Que saibamos humildemente
encontrar-nos com Deus nesta Eucaristia de modo a regressarmos a casa cheios da
sua graça amorosa.
Frei José Carlos,
ResponderEliminarAgradeço-lhe esta bela Homilia do XXX Domingo do Tempo Comum tão esclarecedora e profunda que nos ajuda a uma reflexão mais cuidada,que nos dá força para a nossa caminhada.Obrigada,Frei José Carlos,pelas maravilhosas palavras partilhadas.E pela beleza da sua ilustração .Bem-haja.Desejo-lhe um bom domingo com paz e alegria.Que o Senhor o ilumine o abençoe e o proteja.Votos de uma boa semana.
Um abraço fraterno.
AD
Caro Frei José Carlos,
ResponderEliminarA reflexão sobre o excerto do Evangelho do XXX Domingo do Tempo Comum e o texto da Homília que teceu deixa-me uma interrogação. As nossas relações, a procura do encontro com Deus, que é oração, não são o espelho das relações que desenvolvemos com os outros? Quando no dia-a-dia nos posicionamos acima de qualquer imperfeição, consideramo-nos exemplares, acima de tudo e de todos e afirmamos explicitamente ou de forma velada que os outros estão errados, não cumprem, são elementos perturbadores, misturando, por vezes, a religião, será que somos capazes de dirigirmo-nos a Deus com humildade, reconhecendo verdadeiramente que somos pecadores, que todos temos um pouco de fariseus e publicanos? Que fazemos da coerência entre o pensamento e os actos, do que somos interiormente? Que difícil, Frei José Carlos, descer às profundezas de cada um de nós, libertar-nos, peregrinar com toda a humildade. Em todas as dimensões, estamos certamente, longe de poder dar testemunho da Palavra de Deus, do Seu Amor e misericórdia para com todos nós.

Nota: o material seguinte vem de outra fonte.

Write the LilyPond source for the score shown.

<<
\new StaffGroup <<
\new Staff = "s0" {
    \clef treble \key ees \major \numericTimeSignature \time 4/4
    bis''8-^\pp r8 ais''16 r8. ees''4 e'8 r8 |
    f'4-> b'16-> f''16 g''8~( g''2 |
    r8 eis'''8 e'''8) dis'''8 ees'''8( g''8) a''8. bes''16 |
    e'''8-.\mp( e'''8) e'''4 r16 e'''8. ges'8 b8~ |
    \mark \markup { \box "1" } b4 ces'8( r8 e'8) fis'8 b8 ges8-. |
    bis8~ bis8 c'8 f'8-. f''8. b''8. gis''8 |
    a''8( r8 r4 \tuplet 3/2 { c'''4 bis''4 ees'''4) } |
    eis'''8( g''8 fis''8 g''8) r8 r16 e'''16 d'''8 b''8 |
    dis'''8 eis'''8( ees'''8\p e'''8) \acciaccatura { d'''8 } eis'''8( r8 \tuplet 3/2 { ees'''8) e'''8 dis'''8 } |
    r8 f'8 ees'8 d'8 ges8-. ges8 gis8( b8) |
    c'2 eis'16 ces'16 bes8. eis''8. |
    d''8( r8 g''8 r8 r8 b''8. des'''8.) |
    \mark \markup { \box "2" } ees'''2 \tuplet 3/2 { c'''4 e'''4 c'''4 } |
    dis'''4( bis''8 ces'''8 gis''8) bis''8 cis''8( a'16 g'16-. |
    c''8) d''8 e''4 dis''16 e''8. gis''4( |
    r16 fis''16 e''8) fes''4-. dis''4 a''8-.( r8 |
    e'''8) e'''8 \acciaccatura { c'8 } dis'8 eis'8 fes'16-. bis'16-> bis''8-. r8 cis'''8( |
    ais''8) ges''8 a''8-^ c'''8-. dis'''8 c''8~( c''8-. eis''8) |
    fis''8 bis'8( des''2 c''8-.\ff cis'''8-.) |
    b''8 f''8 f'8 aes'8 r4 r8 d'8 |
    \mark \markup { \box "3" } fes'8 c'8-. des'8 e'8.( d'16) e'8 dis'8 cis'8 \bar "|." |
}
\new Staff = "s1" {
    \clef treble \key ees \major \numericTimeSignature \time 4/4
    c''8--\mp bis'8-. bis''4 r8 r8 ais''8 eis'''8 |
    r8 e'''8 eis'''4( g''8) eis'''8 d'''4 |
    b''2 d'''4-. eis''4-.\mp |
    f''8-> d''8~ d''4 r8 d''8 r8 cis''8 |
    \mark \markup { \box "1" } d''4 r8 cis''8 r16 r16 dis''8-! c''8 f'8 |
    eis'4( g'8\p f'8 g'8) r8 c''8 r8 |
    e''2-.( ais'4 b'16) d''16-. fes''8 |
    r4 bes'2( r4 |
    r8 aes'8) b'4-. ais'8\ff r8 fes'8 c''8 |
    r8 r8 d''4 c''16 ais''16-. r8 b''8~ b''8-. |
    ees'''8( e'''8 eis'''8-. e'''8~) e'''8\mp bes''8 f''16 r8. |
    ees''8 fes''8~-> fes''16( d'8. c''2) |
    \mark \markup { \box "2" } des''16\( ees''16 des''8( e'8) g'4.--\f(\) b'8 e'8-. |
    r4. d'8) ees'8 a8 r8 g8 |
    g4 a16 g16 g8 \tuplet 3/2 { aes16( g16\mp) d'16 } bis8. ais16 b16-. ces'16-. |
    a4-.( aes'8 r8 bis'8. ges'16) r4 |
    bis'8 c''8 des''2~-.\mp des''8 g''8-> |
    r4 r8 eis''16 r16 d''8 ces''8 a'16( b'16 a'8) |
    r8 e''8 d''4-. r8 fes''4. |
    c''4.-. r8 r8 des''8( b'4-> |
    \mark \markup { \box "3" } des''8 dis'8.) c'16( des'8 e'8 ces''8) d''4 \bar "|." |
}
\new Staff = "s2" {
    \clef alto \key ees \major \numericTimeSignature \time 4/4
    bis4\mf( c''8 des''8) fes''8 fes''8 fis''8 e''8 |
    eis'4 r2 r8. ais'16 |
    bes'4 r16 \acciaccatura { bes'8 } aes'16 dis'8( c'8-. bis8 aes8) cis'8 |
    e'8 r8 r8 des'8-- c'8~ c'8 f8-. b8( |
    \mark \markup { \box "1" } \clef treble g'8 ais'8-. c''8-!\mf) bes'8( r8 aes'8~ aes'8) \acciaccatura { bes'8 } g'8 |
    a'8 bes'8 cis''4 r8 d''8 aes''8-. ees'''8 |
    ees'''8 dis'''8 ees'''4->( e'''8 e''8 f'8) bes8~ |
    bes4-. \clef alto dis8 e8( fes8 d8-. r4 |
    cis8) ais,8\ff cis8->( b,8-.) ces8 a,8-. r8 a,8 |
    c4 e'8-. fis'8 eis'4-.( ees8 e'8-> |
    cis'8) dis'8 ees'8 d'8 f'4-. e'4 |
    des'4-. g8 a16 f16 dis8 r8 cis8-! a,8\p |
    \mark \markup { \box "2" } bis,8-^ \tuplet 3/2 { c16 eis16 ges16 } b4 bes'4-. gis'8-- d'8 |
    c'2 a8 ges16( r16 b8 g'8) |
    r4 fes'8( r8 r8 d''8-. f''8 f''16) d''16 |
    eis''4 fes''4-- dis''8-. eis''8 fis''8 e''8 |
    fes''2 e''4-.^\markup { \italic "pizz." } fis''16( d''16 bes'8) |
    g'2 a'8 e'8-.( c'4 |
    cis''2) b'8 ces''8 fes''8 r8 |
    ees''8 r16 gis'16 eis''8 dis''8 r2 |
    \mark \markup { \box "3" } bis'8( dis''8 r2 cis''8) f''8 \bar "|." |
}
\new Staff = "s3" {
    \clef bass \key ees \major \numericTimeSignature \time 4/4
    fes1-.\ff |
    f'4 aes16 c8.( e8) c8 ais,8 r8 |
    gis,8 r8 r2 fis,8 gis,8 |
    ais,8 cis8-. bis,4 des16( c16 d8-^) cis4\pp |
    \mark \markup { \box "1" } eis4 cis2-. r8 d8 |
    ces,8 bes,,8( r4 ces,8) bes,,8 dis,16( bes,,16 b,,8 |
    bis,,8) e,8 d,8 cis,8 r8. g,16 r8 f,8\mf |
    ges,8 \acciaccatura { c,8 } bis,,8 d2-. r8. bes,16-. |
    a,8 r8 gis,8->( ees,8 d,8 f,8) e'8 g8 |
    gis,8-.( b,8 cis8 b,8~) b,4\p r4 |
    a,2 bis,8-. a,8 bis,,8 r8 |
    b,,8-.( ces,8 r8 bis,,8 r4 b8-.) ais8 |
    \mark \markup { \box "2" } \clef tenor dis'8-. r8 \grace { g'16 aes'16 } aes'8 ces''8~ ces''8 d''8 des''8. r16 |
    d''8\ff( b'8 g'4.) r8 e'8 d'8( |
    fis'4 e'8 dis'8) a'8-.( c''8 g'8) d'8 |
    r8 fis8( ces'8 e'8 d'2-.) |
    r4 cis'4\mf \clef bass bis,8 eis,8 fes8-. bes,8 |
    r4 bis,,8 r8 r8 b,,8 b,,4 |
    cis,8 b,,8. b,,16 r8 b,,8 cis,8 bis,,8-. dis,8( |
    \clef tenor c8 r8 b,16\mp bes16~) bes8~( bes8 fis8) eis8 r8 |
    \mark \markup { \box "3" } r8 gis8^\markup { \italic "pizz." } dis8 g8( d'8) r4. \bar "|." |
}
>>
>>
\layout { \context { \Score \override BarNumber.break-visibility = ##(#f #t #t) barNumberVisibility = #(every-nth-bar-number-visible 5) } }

Como nos salienta …” A parábola do fariseu e do publicano que sobem ao templo para rezar ajuda-nos assim a perceber que algum do silêncio de Deus, alguma daquela que consideramos injustiça de Deus face à nossa oração, se pode dever ao nosso olhar centrado em nós próprios, à autojustificação do bem que realizamos, bem como a uma percepção errada da misericórdia de Deus, que não se limita apenas a perdoar mas abre portas de futuro, coloca diante de nós a exigência do desafio da confiança em Deus.”…
Grata, Frei José Carlos, pela partilha da Homília, profunda, que nos ajuda a reflectir nos nossos comportamentos e expectativas, no que nos rodeia, e encoraja a continuar a Caminhada, por recordar-nos que …” a nossa oração e os nossos pedidos a Deus não devem estar iluminados pelos outros, pelo bem ou mal que os outros façam, não devem estar justificado por qualquer bem que tenhamos realizado, mas devem estar apenas centrados no amor de Deus, na sua misericórdia, e na exigência que lhe é inerente de fidelidade confiante e responsável.”
Que o Senhor o ilumine, o abençoe e o guarde.
Votos de uma boa semana. Bom descanso.